Ironically, I recently found myself in a conference room at the headquarters of the National Historic Trust for Historic Preservation in Washington D.C. within 40 hours of having witnessed Durham, North Carolina's Annual Tribute Luncheon last week in Bay 7 of the incredible American Tobacco Complex.
While placemaking is about much more than buildings, using several metrics, arguably no place has taken better advantage than Durham of their share of the $90 billion in federal historic tax credits that have been injected into local economies over the last 32 years to help invigorate the built environment’s contribution to sense of place across the country.
Of course, the Trust which was established back when I was born, is about much more than buildings just as “protecting and preserving scenic character,” the purpose for which I was visiting Trust headquarters is about much more than preserving trees or fighting things like outdoor billboards that blight scenic character along roadways and destroy sense of place in communities.
The Brookings Institution which is located just one building further down Massachusetts Avenue from the Trust estimates that between the time when the American Tobacco factories reopened in 2004 as a creative class center and 2030, 82 billion square feet of existing buildings in this nation will be demolished and replaced with new construction, fully 25% of the nation’s current building stock.
The projections have been slowed slightly by the Great Recession, but there appears to be little or no evidence that we’ve learned our collective lesson from the burst of the housing and commercial real estate bubble.
Hopefully, the rapid and broad-based embrace of sustainability as an American value will be enough to slow the churn and transform the ways we see land use and respond to growth as we understand how to incorporate both negative and positive externalities into free market decisions.
But every year, approximately 1 billion square feet of buildings are demolished and replaced with new construction even though buildings built prior to 1945 are far more energy efficient.
A few years ago, a good friend of mine who lives down in Raleigh, North Carolina confided that Wake County which includes a dozen or so separate communities there was burning an acre an hour in development which seemed to me far too fast to enable good land use decisions.
By 2030 84% of the built landscape in the South will have been constructed or adaptively reused and, 54% will be new construction built since the year 2000. If we insist that new construction carry the true cost, maybe we can make growth far more sustainable while being better stewards of historic structures.

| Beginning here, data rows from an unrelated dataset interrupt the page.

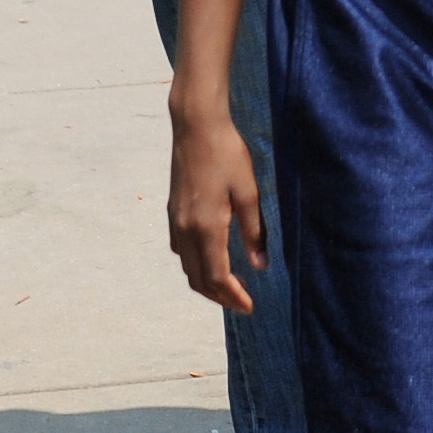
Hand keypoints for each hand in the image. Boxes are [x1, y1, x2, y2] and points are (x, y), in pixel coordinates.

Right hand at [166, 105, 264, 312]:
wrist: (196, 125)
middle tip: (242, 302)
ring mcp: (175, 220)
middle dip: (219, 296)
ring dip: (206, 282)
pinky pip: (181, 250)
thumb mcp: (249, 192)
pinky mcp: (172, 211)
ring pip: (187, 267)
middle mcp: (185, 229)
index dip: (233, 296)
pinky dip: (196, 264)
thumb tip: (260, 265)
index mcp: (206, 227)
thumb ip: (254, 231)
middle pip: (198, 279)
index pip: (216, 277)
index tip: (250, 306)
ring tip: (230, 285)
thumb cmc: (227, 153)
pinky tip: (212, 258)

Until new development carries its true cost, it is crucial that Congress level the playing field by passing the “Creating American Prosperity Through Preservation Act” CAPP) which was introduced in February by Senator Ben Cardin, a Democrat from Maryland and Senator Olympia Snowe, a Republican from Maine to invigorate tax credits.
- Drive development and job creation into smaller “Main Street” communities by increasing the tax credit amount to 30% for projects under $5 million.

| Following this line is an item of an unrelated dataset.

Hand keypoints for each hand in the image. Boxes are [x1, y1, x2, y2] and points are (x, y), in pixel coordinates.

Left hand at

- Promote energy-efficiency and cost-savings by encouraging the use of energy efficient technologies.
- Enhance the impact of the historic tax credit in low-income areas by eliminating barriers to nonprofit community-based developers.
- Expand the 10% credit for the rehabilitation of non-historic buildings to include structures “fifty years or older.”
- Improve to efficiency of state tax credits by eliminating the federal taxation of the state credits.
Fast Company writing, in part, this month about Durham’s adaptive reuse of several million feet of the city’s historic tobacco and textile factories using historic tax credits notes:
“One hundred fifty years ago, Durham-based entrepreneurs Washington Duke and W.T. Blackwell battled for tobacco sovereignty...Today, Durham’s innovation scene is kindled by tech giants like IBM, Lenovo, and about 140 other companies with stakes in the ground at the 7,000-acre Research Triangle Park...
Though Big Tobacco’s heyday has come and gone, Durham, you could say, is still smoking!"